Es ist gut, dass die christliche Botschaft von Tod und Auferstehung nicht mehr von jenem platten Realismus geprägt ist, der es kritischen Hörern schon immer schwer gemacht hat, sie ernst zu nehmen: Ein am Kreuz Hingerichteter und anschließend Bestatteter schiebt kurze Zeit danach den Stein von seinem Grab weg, kommt heraus und begibt sich wieder unter Menschen. Sie sehen und hören ihn, sie dürfen sogar in seine Wundmale fassen.
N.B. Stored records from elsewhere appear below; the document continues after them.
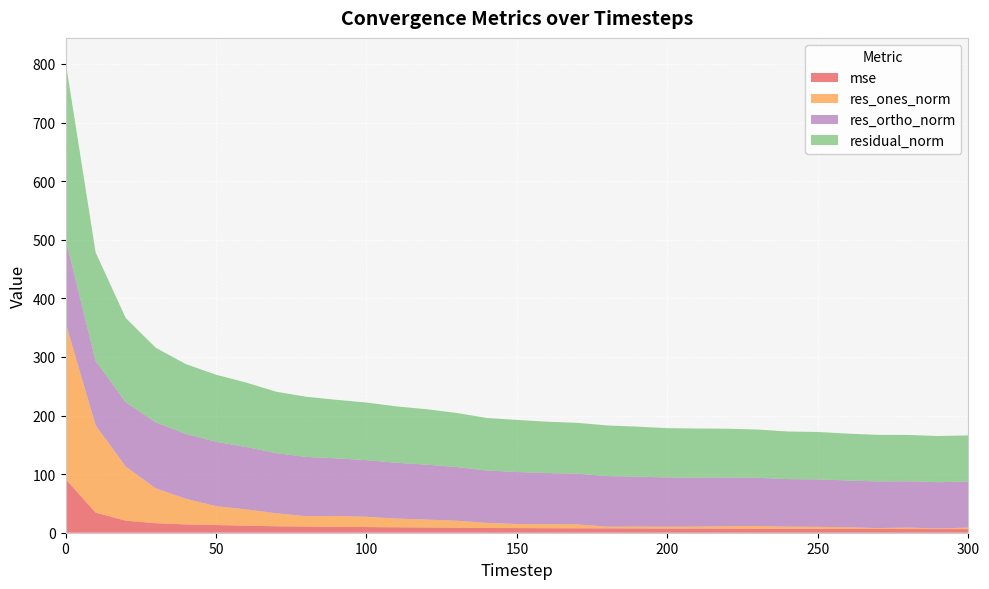

Reading left to right, list all the values displayed in this chart.

mse: 0=91.7	10=34.3	20=20.6	30=16.2	40=14.2	50=13.1	60=12.1	70=11.0	80=10.5	90=10.0	100=9.7	110=9.3	120=9.0	130=8.5	140=8.0	150=7.9	160=7.7	170=7.5	180=7.5	190=7.3	200=7.1	210=7.0	220=6.9	230=6.8	240=6.6	250=6.6	260=6.4	270=6.3	280=6.3	290=6.2	300=6.2
res_ones_norm: 0=266.9	10=149.2	20=92.3	30=59.5	40=43.7	50=32.2	60=27.9	70=22.2	80=17.7	90=18.7	100=17.6	110=14.9	120=13.5	130=12.0	140=8.8	150=7.0	160=6.7	170=6.7	180=2.8	190=3.2	200=3.2	210=3.4	220=4.3	230=4.7	240=3.7	250=3.5	260=2.9	270=1.6	280=2.6	290=1.1	300=2.6
res_ortho_norm: 0=142.9	10=109.8	20=109.9	30=112.6	40=110.7	50=109.9	60=106.4	70=102.5	80=101.1	90=98.2	100=96.7	110=95.1	120=93.7	130=91.5	140=89.3	150=88.7	160=87.4	170=86.5	180=86.4	190=85.3	200=84.1	210=83.7	220=83.1	230=82.3	240=81.2	250=80.9	260=79.8	270=79.5	280=79.0	290=78.9	300=78.6
residual_norm: 0=302.8	10=185.2	20=143.6	30=127.3	40=119.1	50=114.5	60=110.0	70=104.9	80=102.7	90=99.9	100=98.3	110=96.3	120=94.6	130=92.3	140=89.7	150=89.0	160=87.7	170=86.8	180=86.4	190=85.3	200=84.1	210=83.7	220=83.2	230=82.4	240=81.2	250=81.0	260=79.9	270=79.5	280=79.1	290=78.9	300=78.7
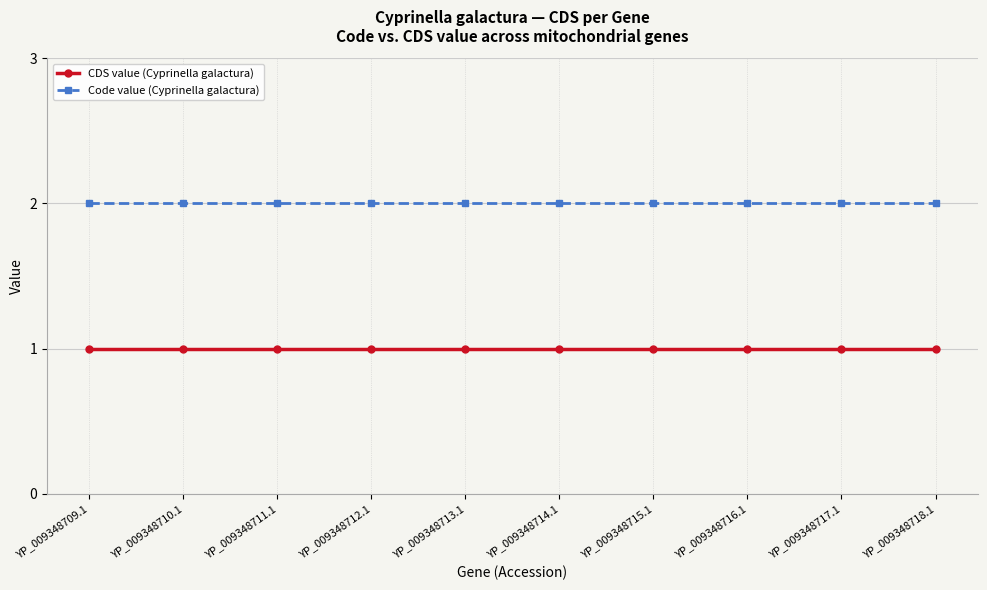

Which series has the largest total across all categories?

Code value (Cyprinella galactura)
In alten Gemälden konnte man und in neuen Filmen kann man diese Geschichte bildlich gut umsetzen. Aber gerät sie damit nicht ins unterhaltsam Fiktionale und verliert an Glaubwürdigkeit?

Die Evangelien sind sehr zurückhaltend in ihrer Darstellung des mutmaßlichen Geschehens. Die Auferstehung wird nicht erzählt. Auf die Beerdigung Jesu folgt die Entdeckung des leeren Grabs am übernächsten Tag. Die Zeit und die Ereignisse dazwischen werden ausgespart. Berichtet wird nur von Frauen und Männern des Kreises um Jesus, denen Erfahrungen zuteilwurden, die sie als Begegnungen mit dem lebendigen, also „auferstandenen“ Christus deuteten.
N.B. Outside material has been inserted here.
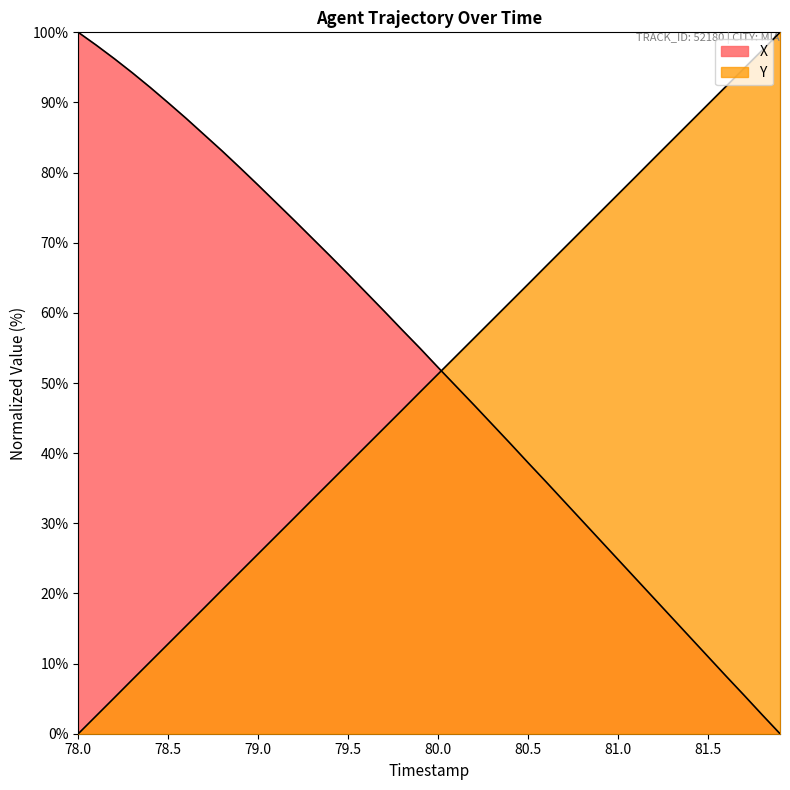

What are all the series names shown in the legend?

X, Y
Kann das heute den Angehörigen der Toten des afghanischen Kriegs ein Trost sein? Können sie die Särge sehen und auf „das neue Leben“ hoffen? Die Gefallenen werden sich nicht in Auferstandene verwandeln; sie sind tot und werden es bleiben. Dennoch bleibt die österliche Hoffnung. Sie eindrücklich zur Sprache zu bringen ist nicht nur die Aufgabe der Militärseelsorge, sondern aller, die das Christentum verkündigen. Hoffen wir, dass sie die richtigen Worte finden.